05/21/20 - Tested a 4.5" Orion Newtonian @ f/4.0 w/50mm Orion SS autoguider on the Meade LXD-75 & the ZWO ASI533 camera last night.  I wanted to see how well the whole set-up worked and how much coma was present on such a fast newt.  As you can see from the links to the left there is pretty significant coma although the central object is pretty nice.  These are 30s images stacked with ASILive and processed using Apple Preview.  The Meade guides very well connected to my Macbook Air / PHD2 through the INDIGO Server from Cloudmakers.  The ZWO is very light and its built-in USB hub is very convenient.  My testing has shown that this little rig might be a viable set-up but it will definitely need a coma corrector to be usable... on to the next equipment testing.

About this exercise :: According to the telescope test notes, what program was used to process the stacked images? These items were gathered from a different source.

Collected data
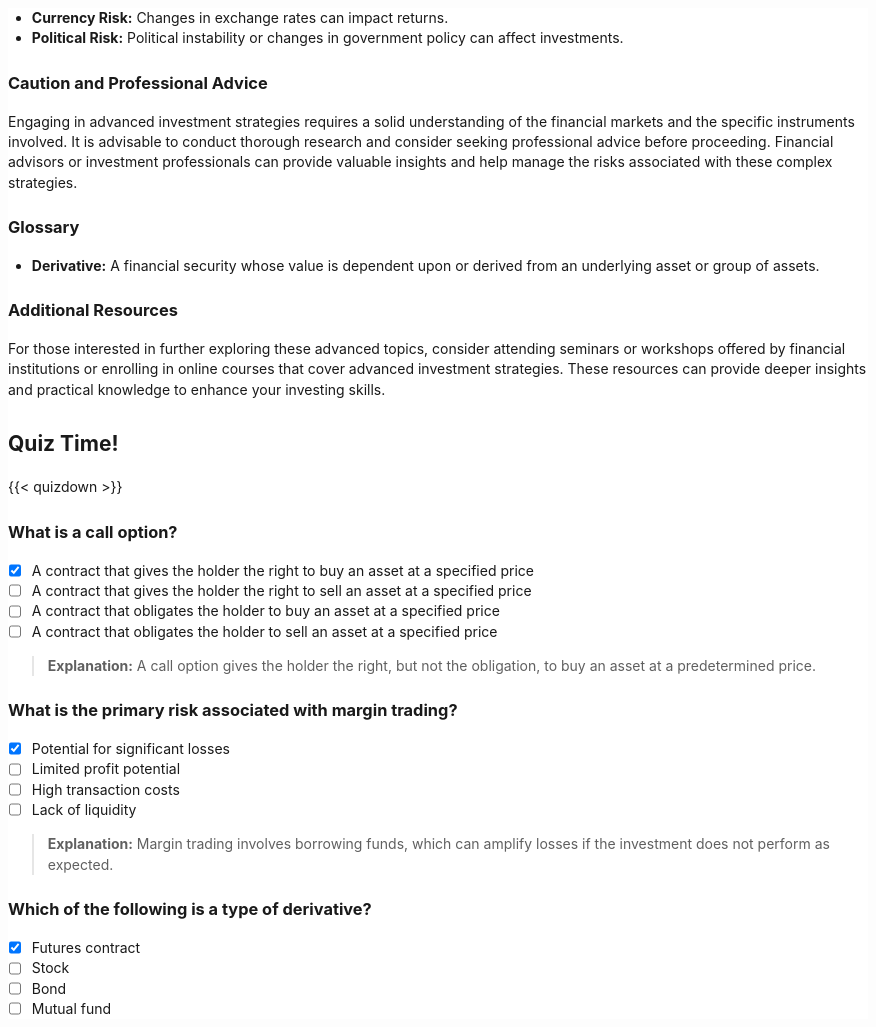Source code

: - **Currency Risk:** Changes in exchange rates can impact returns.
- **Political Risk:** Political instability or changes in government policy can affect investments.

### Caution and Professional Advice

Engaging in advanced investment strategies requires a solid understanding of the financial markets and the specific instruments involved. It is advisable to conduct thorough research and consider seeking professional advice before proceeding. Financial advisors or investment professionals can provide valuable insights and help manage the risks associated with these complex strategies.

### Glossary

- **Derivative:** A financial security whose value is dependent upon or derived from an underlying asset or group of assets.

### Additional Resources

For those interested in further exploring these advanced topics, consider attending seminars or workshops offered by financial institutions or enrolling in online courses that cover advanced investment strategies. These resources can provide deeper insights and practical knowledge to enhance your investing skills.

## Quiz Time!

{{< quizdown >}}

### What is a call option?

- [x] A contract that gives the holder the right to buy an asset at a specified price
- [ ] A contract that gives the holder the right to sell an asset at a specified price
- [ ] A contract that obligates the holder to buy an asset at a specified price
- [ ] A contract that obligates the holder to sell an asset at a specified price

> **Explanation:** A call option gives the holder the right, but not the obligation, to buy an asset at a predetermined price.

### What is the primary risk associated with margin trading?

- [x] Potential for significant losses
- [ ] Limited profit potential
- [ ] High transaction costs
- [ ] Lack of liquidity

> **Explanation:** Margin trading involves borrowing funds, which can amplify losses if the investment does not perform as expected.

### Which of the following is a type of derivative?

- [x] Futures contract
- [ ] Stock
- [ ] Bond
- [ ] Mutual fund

Solution :: Apple Preview.